Le palier du troisième étage est sombre ce soir. L’ascenseur s’arrête avec un grincement familier, porte qui claque. J’entends ses pas lourds dans l’escalier. Gaëtan, le cousin d’Agénor, ce voisin bedonnant que ma mère se fait en cachette. Lui, c’est autre chose. Huit pouces un quart, deux et demi d’épaisseur. Je sais, je l’ai mesuré. Mon cœur cogne. Je suis sortie ‘prendre l’air’, robe légère, rien dessous. Seins libres, tétons durs qui pointent sous le lin. Fente déjà humide à l’idée.
Il monte, souffle un peu. Nos regards se croisent. ‘Bonsoir Amélie’, murmure-t-il, voix rauque. Mais je suis Anonyme ici, la veuve discrète. ‘Chut’, je dis, doigt sur lèvres. Bruits du couloir : Mme Dupont qui tousse derrière sa porte, télé qui bourdonne chez les Dubois. Tension électrique. Sa main effleure mon bras. Je recule vers sa porte, entrebâillée exprès. Il suit, animal. Seuil franchi. Porte refermée sans bruit, verrou cliquette doucement.
L’Approche : Tension au Palier
À l’intérieur, appart vide. Émeline est au courant, elle couvre. Odeur de tabac froid, lit défait. Fenêtre donne sur cour intérieure, lumières des immeubles voisins. On s’embrasse déjà, vorace. Sa langue envahit ma bouche, mains sur mes seins. Je gémis bas, étouffé. ‘Ta chatte mouille déjà ?’ chuchote-t-il, doigts qui glissent sous robe, touchent ma toison, écartent lèvres. Oui, trempée. ‘Putain, t’es une salope de palier.’ J’adore ça.

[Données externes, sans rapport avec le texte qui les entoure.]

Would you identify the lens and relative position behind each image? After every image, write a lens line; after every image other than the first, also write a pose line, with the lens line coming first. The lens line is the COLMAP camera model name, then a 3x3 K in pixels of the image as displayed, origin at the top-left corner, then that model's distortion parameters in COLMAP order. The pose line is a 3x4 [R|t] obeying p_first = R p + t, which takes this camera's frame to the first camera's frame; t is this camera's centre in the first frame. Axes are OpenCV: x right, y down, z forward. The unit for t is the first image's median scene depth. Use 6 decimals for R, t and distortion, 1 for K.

Il me plaque contre mur, près fenêtre. Rideaux tirés à moitié, silhouettes passent en bas. Son pantalon craque, je défais ceinture. Sa queue jaillit, énorme, veinée. Je la saisis, branle lente. ‘Suce-moi, Anonyme.’ À genoux, je l’engloutis. Bouche pleine, langue sur gland. Il grogne, main dans cheveux. Bruits dehors : ascenseur redémarre, pas dans couloir. On s’arrête, écoute. Silence. Je reprends, gorge profonde, bave coule.

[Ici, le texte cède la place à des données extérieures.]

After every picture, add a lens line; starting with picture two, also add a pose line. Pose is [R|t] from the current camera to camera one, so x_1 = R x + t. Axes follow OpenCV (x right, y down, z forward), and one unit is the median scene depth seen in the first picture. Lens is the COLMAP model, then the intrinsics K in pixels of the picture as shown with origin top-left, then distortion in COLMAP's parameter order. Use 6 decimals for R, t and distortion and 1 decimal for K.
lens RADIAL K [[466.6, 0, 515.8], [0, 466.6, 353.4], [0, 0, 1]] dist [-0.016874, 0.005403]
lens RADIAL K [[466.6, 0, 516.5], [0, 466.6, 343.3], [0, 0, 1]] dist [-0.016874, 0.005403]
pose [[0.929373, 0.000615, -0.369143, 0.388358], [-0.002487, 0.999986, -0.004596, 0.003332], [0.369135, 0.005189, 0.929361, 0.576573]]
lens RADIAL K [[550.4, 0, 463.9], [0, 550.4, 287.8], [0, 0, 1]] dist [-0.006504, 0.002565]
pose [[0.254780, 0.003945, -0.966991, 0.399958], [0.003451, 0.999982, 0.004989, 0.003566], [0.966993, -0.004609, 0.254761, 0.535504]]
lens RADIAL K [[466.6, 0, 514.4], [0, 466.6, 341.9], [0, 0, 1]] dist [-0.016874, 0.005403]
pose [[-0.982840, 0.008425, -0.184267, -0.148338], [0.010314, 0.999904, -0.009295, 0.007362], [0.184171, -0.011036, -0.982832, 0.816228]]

L’Explosion : Baise Sauvage et Disparition Silencieuse
Il me relève, robe relevée. Fesses nues contre vitrage froid. ‘Écarte.’ Doigts en moi, trois, qui fouillent. Je tremble, mordille son épaule pour taire cris. ‘Prête pour ma grosse bite ?’ ‘Baise-moi fort, mais chut.’ Il pousse, lent d’abord. Tête qui force, étire. Centimètre par centimètre, jusqu’au fond. Je sens tout : veines qui frottent, gland cogne col. ‘T’es serrée, salope.’ Va-et-vient sauvages, mains sur hanches. Seins claquent contre mur, tétons frottent tissu.
Dialogues sales, souffles : ‘Ta queue me remplit, Gaëtan. Défonce-moi.’ ‘Chut, les voisins entendent.’ Clap-clap étouffés, sueur colle peaux. Vue par fenêtre : ombre bouge en face, rideau remue ? Frisson double. Je jouis vite, spasmes violents, mors sa chemise. Liquide coule jambes. Il accélère, baisemain bestial. ‘Je vais te remplir.’ ‘Oui, gicle dedans.’ Il explose, jets chauds inondent. Tremble, s’effondre sur moi.
On halète. Il sort, sperme dégouline. Je l’essuie vite avec torchon. Robe lissée, cheveux recoiffés. ‘Va-t’en le premier.’ Il ouvre, couloir vide. J’attends, écoute. Ses pas descendent. J’entrebâille, traverse palier. Ma porte claque soft. Dedans, lumière tamisée. Miroir : joues rouges, lèvres gonflées, cuisses luisantes. Je souris. Demain, bonjour poli au courrier. Personne ne sait. Peau brûle encore, fente palpite. Frisson du risque, proximité mortelle. Quartier dort, moi je revis.